77 years of practice . . . and counting
By Diane Curtis
Staff Writer
“I was a young, curious, talkative nuisance. My father said, ‘Look, you’ll make a good lawyer. Go to law school’”
And the rest, as they say, is history. Despite a love of science and an inclination to go to CalTech, Joseph W. Aidlin did go to law school — third in his Boalt Hall Class of 1933 — after graduating with honors from UCLA at its then-new Westwood campus. He was admitted to the State Bar in 1933.
In the intervening 77 years of active practice — for which Aidlin, who turns 100 this month, was recently recognized with a plaque from the State Bar — the son of Russian immigrants has fought for the rights of union members, worked for the ACLU and been active in Democratic politics, including running for (and losing) an Assembly race. His law practice has included everything from divorces and wills to taxes and corporate dealings, but his most recognized and satisfying accomplishments have been in land titles and natural resources, especially geothermal.
Aidlin, says Geothermal Resources Council (GRC) Executive Director Curt Robinson “has influenced geothermal activities fundamentally, in many ways, for many years. He, along with his partners B.C. McCabe and Robert Bering, created modern geothermal development at The Geysers Geothermal Field, which is to say geothermal development in California, the United States and the Americas.”
Aidlin co-founded GRC, and a prestigious GRC award bears his name. He was the leader in writing state and national legislation relating to geothermal resources, including defining what they are — water, minerals or both. In addition, says John Berger, author of Charging Ahead: The Business of Renewable Energy and What It Means for America, before Aidlin, “no legal process existed for filing a claim to lease a geothermal resource in California and many important legal questions remained unanswered, such as who was in charge of regulating geothermal development and how it was to be regulated and taxed. Joseph Aidlin did pioneering legal work on those questions, drew up the world’s first geothermal lease and contributed to having the Geothermal Resources Act made a part of California’s Resources Code in 1968.”
Aidlin was co-founder of Magma Power Company and served at various times on its board and as vice president, secretary and general counsel. He also was founder and president of Marmac Resources Company and Sespe Lease, Inc., independent oil and gas “producers in Oklahoma and California.
Aidlin’s family moved to Los Angeles from Chicago when he was 10 after his father had taken Southern Pacific Railroad up on its offer of a free trip West to check out Southern California. Aidlin’s father liked what he saw and he packed the family of six into an Overland automobile and headed West. Aidlin played baseball and track at Hollywood High and was second to the concertmaster with the junior symphony, playing the violin. After high school, he went to UCLA, riding his bicycle to the campus, which was then on Vermont Avenue.
When he got out of law school, Aidlin “realized that I wouldn’t be attractive to the established big firms” because he was Jewish. “The only places where an intelligent, promising Jewish lawyer could go were Hollywood or the merchandising industry.

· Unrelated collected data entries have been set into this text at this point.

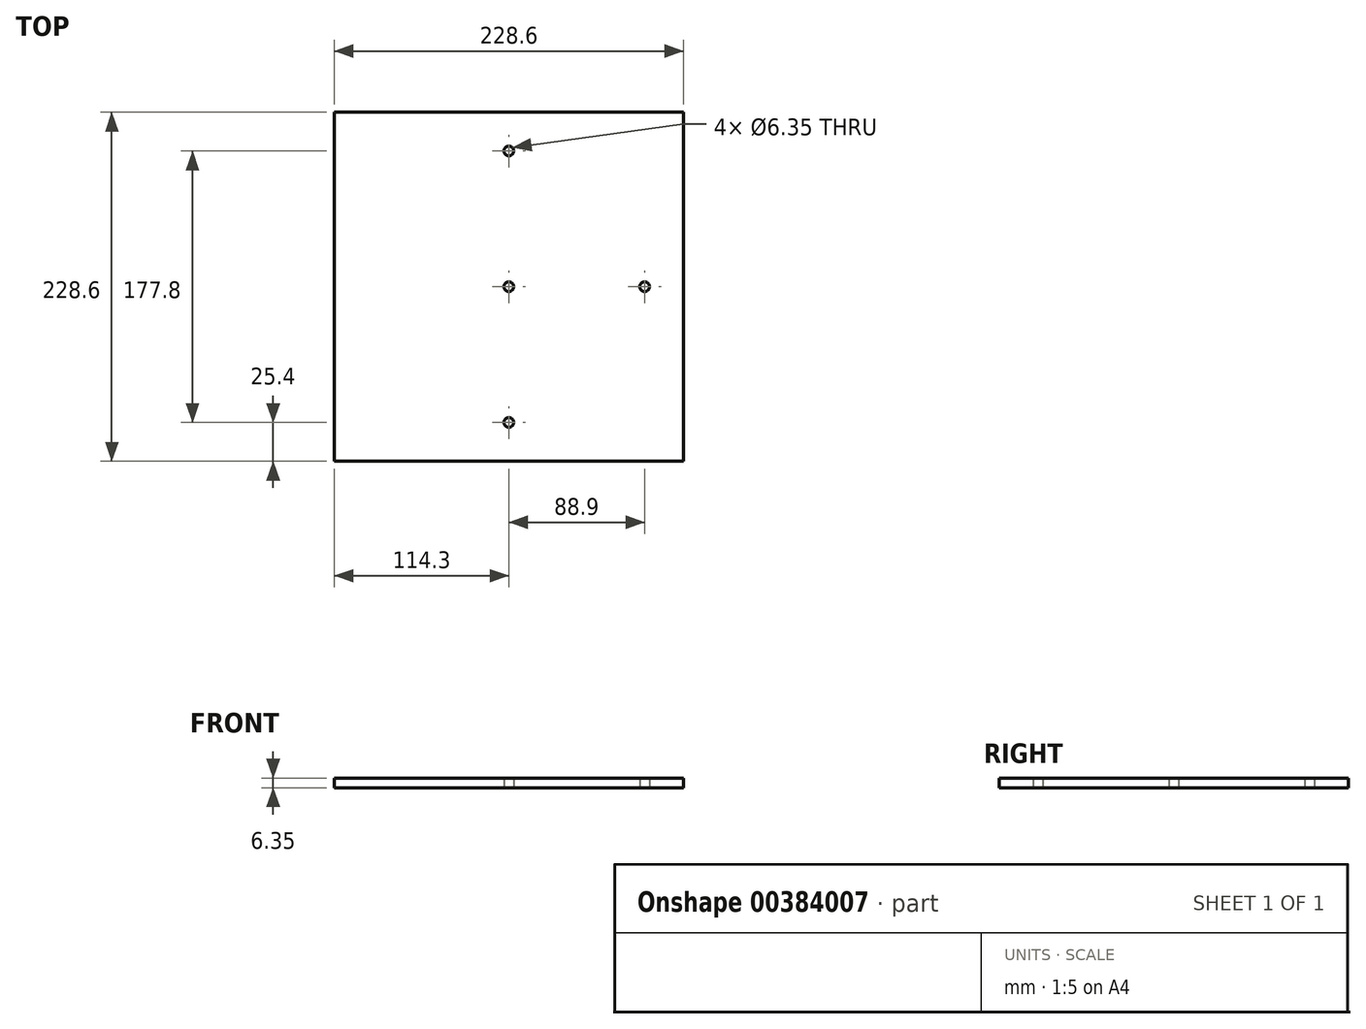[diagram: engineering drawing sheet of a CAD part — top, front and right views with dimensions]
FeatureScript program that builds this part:
annotation { "Feature Type Name" : "Feature", "Feature Type Description" : "" }
export const myFeature = defineFeature(function(context is Context, id is Id, definition is map)
    precondition{}
    {
        {
            var Q0;
            Q0=qCreatedBy(makeId("Top.planeOp"),FACE);
            var sketch = newSketch(context, id + "F0", { "sketchPlane" : qUnion([Q0])});
            skLineSegment(sketch, "E0.bottom", {"start": v(0, 0) * mm, "end": v(228.6, 0) * mm});
            skLineSegment(sketch, "E0.top", {"start": v(0, 228.6) * mm, "end": v(228.6, 228.6) * mm});
            skLineSegment(sketch, "E0.left", {"start": v(0, 0) * mm, "end": v(0, 228.6) * mm});
            skLineSegment(sketch, "E0.right", {"start": v(228.6, 0) * mm, "end": v(228.6, 228.6) * mm});
            skCircle(sketch, "E1", {"center": v(114.3, 203.2) * mm, "radius": 3.18 * mm});
            skCircle(sketch, "E2", {"center": v(203.2, 114.3) * mm, "radius": 3.18 * mm});
            skCircle(sketch, "E3", {"center": v(114.3, 25.4) * mm, "radius": 3.18 * mm});
            skCircle(sketch, "E4", {"center": v(114.3, 114.3) * mm, "radius": 3.18 * mm});
            skSolve(sketch);
        }
        {
            var Q0;
            Q0=makeQuery(id+"F0.imprint","IMPRINT",FACE,{"disambiguationData":[TD([[makeQuery(id+"F0.imprint","IMPRINT",EDGE,{"derivedFrom":sQuery(id+"F0.wireOp",EDGE,"E0.bottom")}),1.0]])]});
            extrude(context, id + "F1", {"entities" : qUnion([Q0]), "depth" : 6.35 * mm});
        }
    });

I didn’t like either,” he says. His father had a friend in the oil business who offered him a job, but Aidlin “wanted to do it on my own, “despite being in the midst of the Depression. He lived at home and remembers charging $25 for a divorce and $75 for a case involving Standard Oil and tidelands boundaries that was just the beginning of his lifelong interest in land titles and natural resources.
When he ran for Assembly in 1938, Aidlin’s Jewish background and Russian-born parents were an issue, with opponents charging that he’d lead the state on the road to Socialism. Always an independent thinker, Aidlin also did not have the backing of Jewish business groups because he spoke out against Israel’s treatment of Palestinians. He lost the election. But he still supports candidates and even sent the Obama administration his jobs plan.
Looking at the changes in the practice of law, Aidlin laments that the billable hour system has taken over. “When they went on this time billing, lawyers lost their status,“ Aidlin says. “When I became a lawyer, I was respected.” He also thinks the contingency fee system has gained an undeserved bad reputation. He and other lawyers were able to help many people who otherwise wouldn’t have approached them for representation.
In the 1940s-era one-story building he owns on Sunset Blvd., Aidlin, whose wife of 63 years died in 1997, comes to work each day, now mostly to get his own affairs in order. He has three secretaries. Marilyn Mazzuzan has worked for him for 44 years. “He’s very interesting. There’s never a dull moment,” she says, adding that he also is generous — with his knowledge, his resources and his kindness. However, she notes, what’s most important is his integrity. “He’s a man of great principle.”
Aidlin isn’t the kind of man to give advice unless asked. But when he is asked what advice he would give to young lawyers, he focuses on loving the work for itself rather than trying to move up the careeer ladder. “Don’t think of yourself as important. Just think of yourself as a skilled craftsman who can guide people through the maze of the law.” And the man who turns 100 this month, takes vitamins, doesn’t exercise that much and drinks one ounce of Scotch a night also has words of wisdom for the rest of us: “Don’t try to have everything. Don’t beat yourself up for mistakes. Be helpful. Be kind.”